The validity of our model was further evaluated using two-stage monolithic MOPA seeded by a directly modulated diode from AeroDiode providing pulses from a few nanoseconds to hundreds of nanoseconds at ∼1030 nm (see Figure 4). The repetition rate can be adjusted over a wide range up to few MHz. For the repetition rate at 100 kHz, the pulse energy, power and spectrum from the diode measured at the output of the pump combiner for the pre-amplifier are shown in Figure 5 for various set seed pulse durations.
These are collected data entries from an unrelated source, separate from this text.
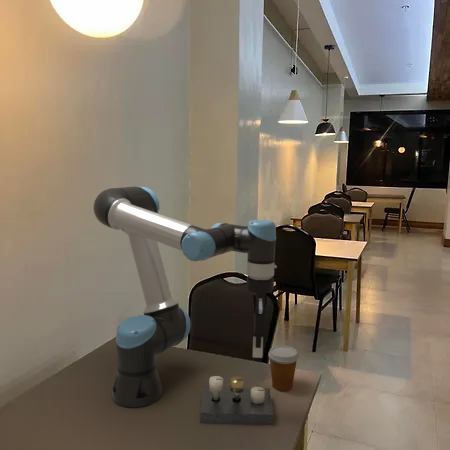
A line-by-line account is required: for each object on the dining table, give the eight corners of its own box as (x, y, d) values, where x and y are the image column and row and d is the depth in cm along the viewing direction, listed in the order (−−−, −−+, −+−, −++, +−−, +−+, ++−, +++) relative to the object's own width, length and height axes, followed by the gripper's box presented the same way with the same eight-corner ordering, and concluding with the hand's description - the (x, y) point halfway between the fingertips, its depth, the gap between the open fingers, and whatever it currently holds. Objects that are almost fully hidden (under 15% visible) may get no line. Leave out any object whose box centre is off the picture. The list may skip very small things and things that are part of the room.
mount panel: (200, 422, 122) (200, 412, 122) (204, 395, 136) (204, 386, 136) (272, 424, 122) (273, 414, 121) (269, 397, 136) (269, 388, 135)
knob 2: (250, 413, 127) (250, 393, 126) (250, 405, 131) (250, 386, 130) (264, 413, 127) (265, 393, 126) (263, 405, 131) (264, 386, 130)
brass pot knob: (229, 402, 127) (229, 382, 126) (229, 395, 131) (230, 376, 130) (243, 403, 127) (244, 383, 126) (243, 395, 131) (243, 376, 130)
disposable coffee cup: (296, 396, 137) (298, 359, 135) (265, 392, 139) (266, 356, 137) (297, 381, 146) (299, 346, 144) (269, 377, 148) (269, 343, 146)
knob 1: (208, 402, 127) (208, 382, 126) (209, 394, 131) (209, 375, 130) (222, 402, 127) (222, 382, 126) (223, 395, 131) (223, 375, 130)
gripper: (276, 283, 116) (272, 367, 120) (272, 270, 129) (269, 347, 133) (247, 282, 117) (244, 366, 120) (246, 269, 129) (243, 346, 133)
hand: (257, 356), depth 127 cm, fingers closed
The pulse shapes are given in Figure 6 for two timescales showing there is still a pre-pulse power of few percent of the peak power present before the pulse leading edge.

Figure 4

Figure 4. The two-stage MOPA used in the experiments (iso: isolator, MFA, mode field adaptor, CPS: cladding power stripper, BPF: bandpass filter, PM: polarization maintaining fiber).

Figure 5

Figure 5. (a) Pulse energy and power and (b) spectrum from the seed diode measured at the output of the pump combiner for the pre-amplifier for various set pulse durations shown in the Figures.

Figure 6

Figure 6. Pulse shape in logarithmic vertical scale with (a) close-in and (b) zoom-out time scale from the seed diode measured at the output of the pump combiner for the pre-amplifier for various set pulse durations shown in the Figures.

The first stage consists of ∼3 m PM ytterbium-doped 25/250 Coherent fiber (PLMA-YDF-VIII), cooled in a water/ice bath. The length was optimized for the maximum pulse energy. A 6 nm bandpass filter was built into the isolator (DK Photonics) after the pre-amplifier for ASE suppression. Output pulse energy and power from the pre-amplifier measured at the output of the pump combiner for the power amplifier for various set seed pulse durations are shown in Figure 7. The pump power was increased until there was sign of slowdown in the output power increase. Larger pulse energies can be obtained at longer pulse durations, but the increase is small above set seed pulse durations of 200 ns Pulse shape and spectrum at various powers for set seed pulse durations of 100, 200 and 300ns are given respectively in Figures 8–10. There is a clear sign of pulse narrowing at higher powers as result of gain depletion. Pulse width reduced to ∼65ns FWHM at 150 μJ for the 200ns seed pulse, a strong indication of nearing extraction limit. At high pulse energies, the pre-pulse power reduced to ∼0.1% of the peak power (see Figures 8–10). This is due to a combination of spectral filtering and gain depletion by the high intensity part of the pulse, resulting in improved pulse contrast. There is also sign of nonlinear spectral broadening at high pulse energies. Seeded at ∼60 nJ (0.04% of the saturation energy, 200 ns, 100 kHz repetition rate), a maximum of ∼200 μJ could be obtained from the 25/250 fiber in the pre-amplifier with a gain of ∼35 dB. The polarization extinction ratio (PER) was measured to be ∼20 dB at the output of the pump combiner for the power amplifier.

Figure 7

Figure 7. Power from the pre-amplifier measured at the output of the pump combiner for the power amplifier for various set pulse durations.

Figure 8

Figure 8. (a) Pulse shape and (b) spectrum at various powers from the pre-amplifier measured at the output of the pump combiner for the power amplifier for seed duration set at 100 ns.

Figure 9

Figure 9. (a) Pulse shape and (b) spectrum at various powers from the pre-amplifier measured at the output of the pump combiner for the power amplifier for seed duration set at 200 ns.

Figure 10

Figure 10. (a) Pulse shape and (b) spectrum at various powers from the pre-amplifier measured at the output of the pump combiner for the power amplifier for seed duration set at 300 ns.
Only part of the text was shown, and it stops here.